Note that this does not import your friends' EMAIL ADDRESSES. Might be just be, but I find the pitch a little bit deceptive: to me, "Friends to Gmail" implies that you can subsequently email those friends.
I had the same (incorrect) assumption. Emails would definitely be more useful.
That said, via the Facebook API a user can give your app permission to access their own email, but they (thankfully) cannot give your app permission to access the emails of their friends. I'd guess that's why he wasn't able to include emails in the CSV.
You can do this via yahoo mail. It's the only service I've seen that exports email addresses. I signed up for a fake yahoo account a few months ago. Works perfectly and exports to .csv just like this app.
I made this yesterday because someone on a mailing list I'm on wanted to view his friends birthdays on his Google Calendar and merge in some other contact info.
I'm working on email addresses, but as others have noted, it's not in the API and would probably get this application banned...which wouldn't be the first time for me as many of you may know ;)
If you want to import email addresses from Facebook to Gmail without using an app, try the following:
1. Create a new Yahoo email account (using a browser other than Chrome/Chromium - possible bug). Even if you have an old Yahoo email, create a new one so that the address book starts out fresh.
3. When the Facebook login and authorize popup appears, authorize Yahoo to receive your data. Yahoo imports the addresses.
4. Now that your friends' addresses are in Yahoo Mail, click 'Tools' in Yahoo Mail and then 'Export'. CSV format is a good format for uploading to Gmail (or your local address book). Save the file to your computer.
5. Sign in to Gmail. Click Contacts. From the 'More actions' dropdown menu, select 'Import...'. Click the 'Choose File' button. Select the Yahoo CSV you just saved and click the 'Import' button.
A big recommendation would be to have the value stated up-front, alongside the big Connect to Facebook button. Like: put all of the /about/ content in a column next to that Facebook button.
A slight improvement would be if you can export to a file, which is importable via Gmail's own interface. I'd still be trusting you with my Facebook login, but I'd be keeping my Gmail login secret.
I've recently came across the problem of exporting friends to gmail and used this solution.

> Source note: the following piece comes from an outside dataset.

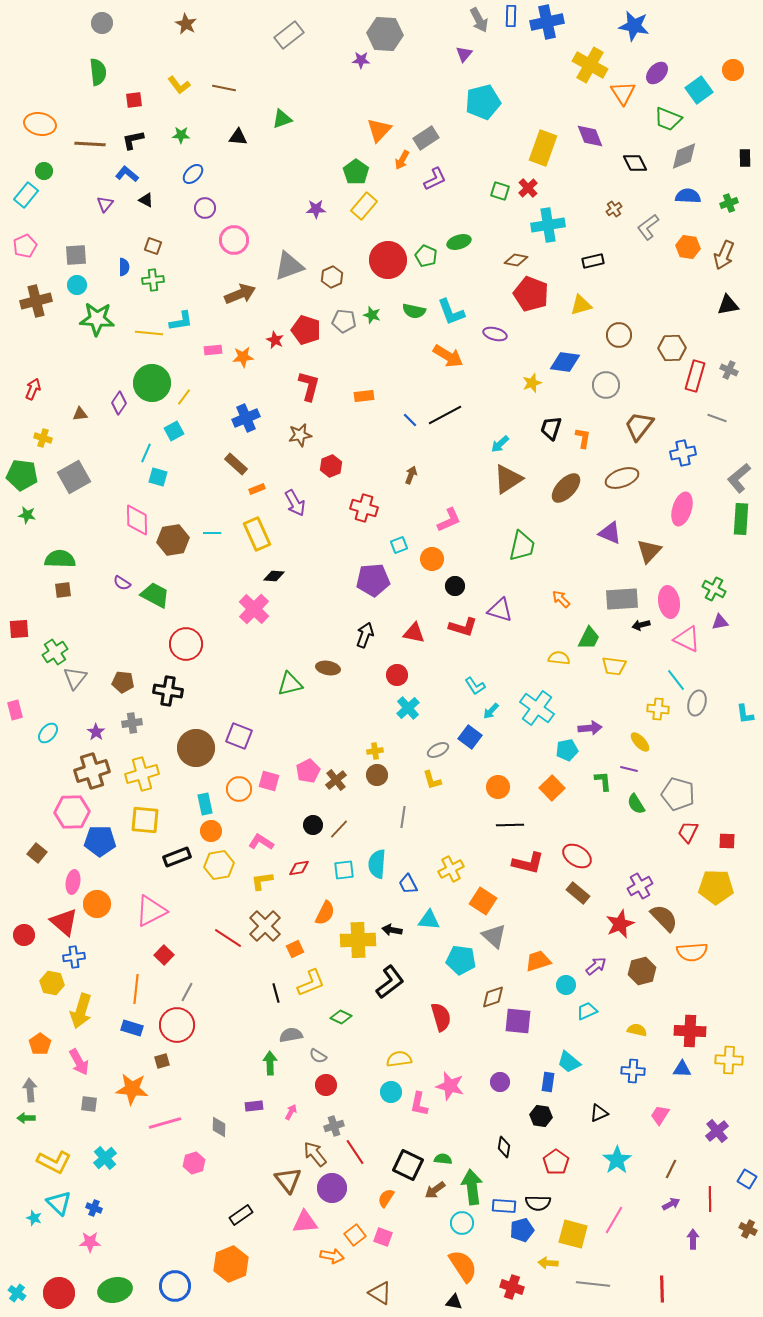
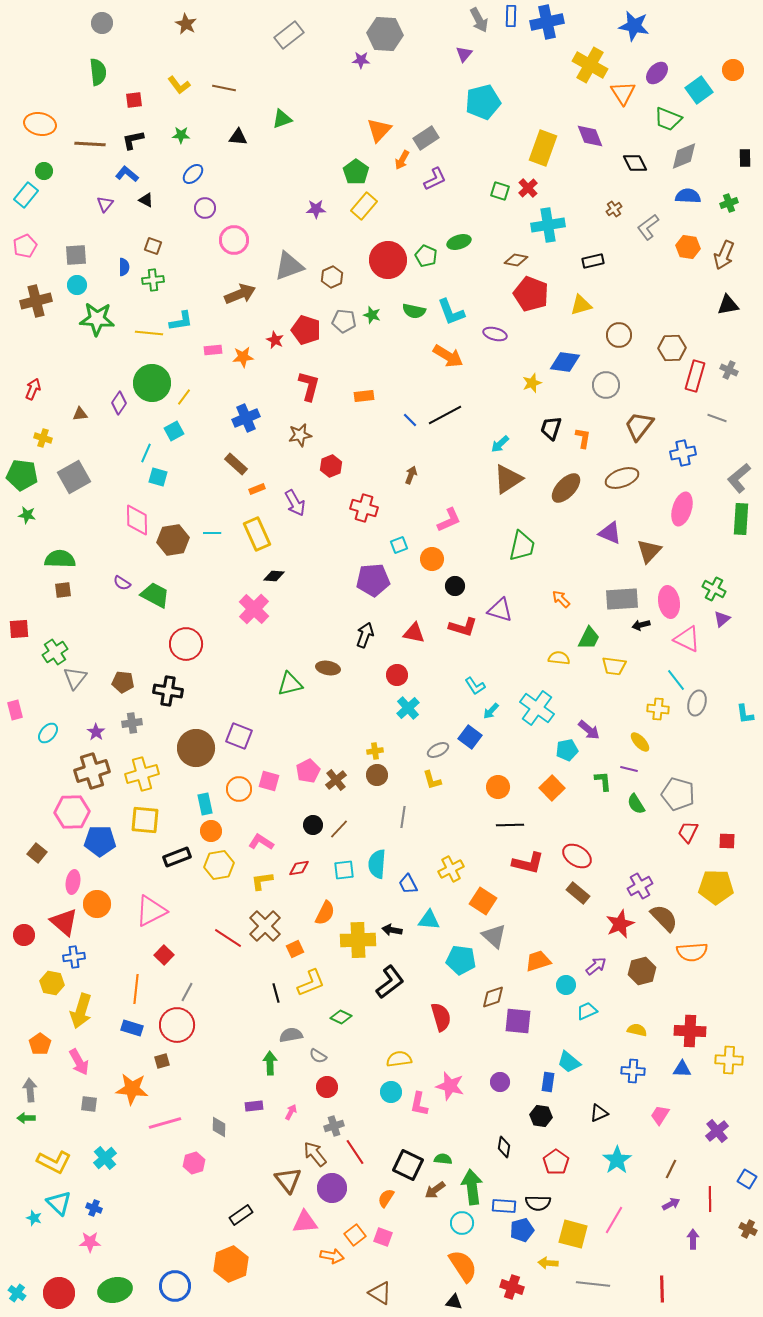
purple triangle at (720, 622): moved 2 px right, 3 px up; rotated 30 degrees counterclockwise
purple arrow at (590, 728): moved 1 px left, 2 px down; rotated 45 degrees clockwise
red circle at (326, 1085): moved 1 px right, 2 px down
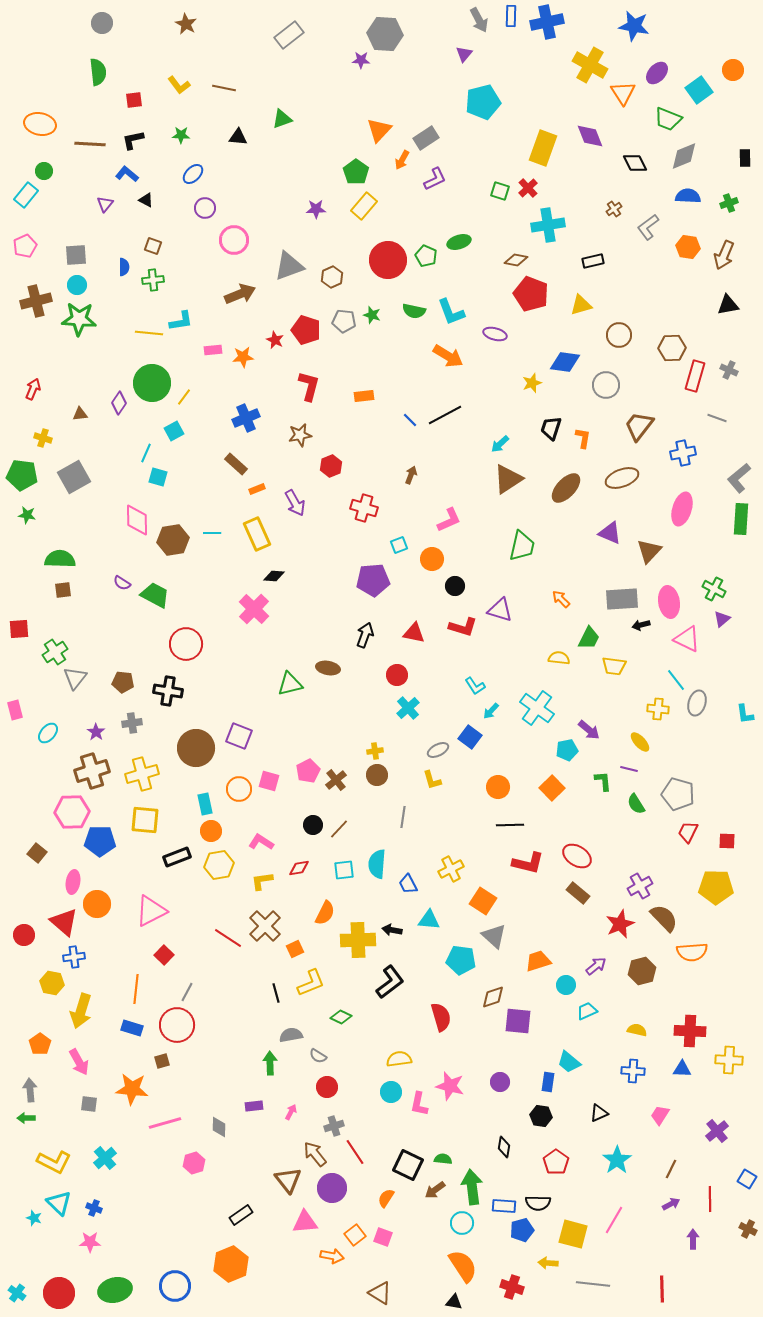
green star at (97, 319): moved 18 px left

There's a problem that phone numbers as well as other data will land in the description area when importing the csv, but at least I got my contacts outside of that walled garden, and it grabs the emails (if friend displays it publically).
The subject app seems like it's a similar approach (js) with one difference - it needs permissions, while the bookmarklet above works 100% client-side.
Interesting...and similar thoughts to those below where the "Connect with Facebook" pushed me towards considering the site to be spam.
Is the end goal getting information centralized? Makes me think of Greplin, except rather than import all the data to a central 'store', they allow you to search it all from a central location.